一方、クレマチスは彼なりに、メタセコイアの動向を探り、スミレが本国に帰る算段を練っていました。
ハイドランジアが、たまたまクレマチスを呼びつけ、スミレが本国に帰れるよう動いてくれないかと願った時、クレマチスは驚いて、自分も同じことを考えていたと言いました。
図らずも、彼らは同じ考えだったことを知り、協力することになりました。
ヘンルーダの心をスミレから遠ざけ、スミレが邪魔になるよう動こうと、二人は共謀しました。
クレマチスは、スミレとよく話をするようになりました。
一緒に赤子の世話をしたり、メタセコイアでの出来事や、魔王のことなど、思い出話や世間話に花を咲かせました。

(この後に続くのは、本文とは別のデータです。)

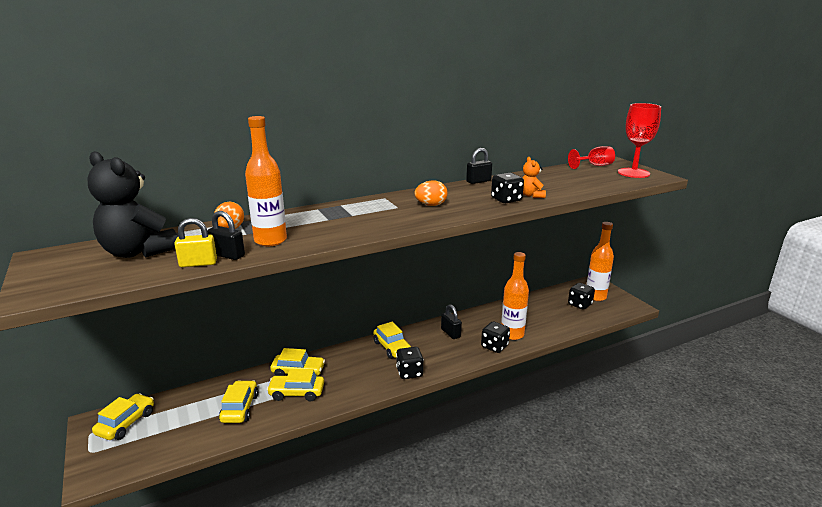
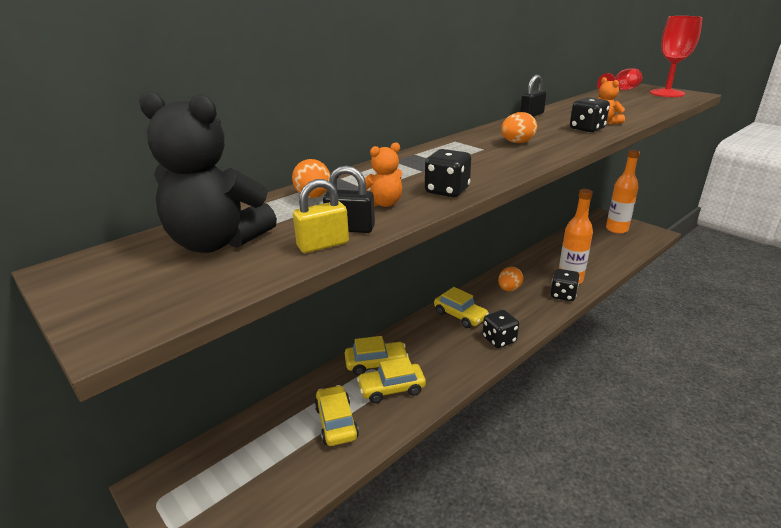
camera: 15 degrees left, 5 degrees up
(126, 423) = (199, 476): yellow car -> none
(270, 241) = (383, 203): orange bottle -> orange teddy bear
(450, 333) = (509, 289): black padlock -> orange egg
(580, 304) = (608, 239): black dice -> black dice (447, 191)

スミレはいつの間にか、クレマチスのことが好きになっていました。
クレマチスもまた、スミレの表裏の無いさっぱりした性格が好きになっていました。
スミレは、いつも仮面を被って表情の読めないクレマチスが、どんな顔をしているのか、気になるようになりました。
その様子を、あの時クレマチスとともに斥候を務めた無口な男が、陰から観察していました。
そして、その様子を、ヘンルーダに告げ口しました。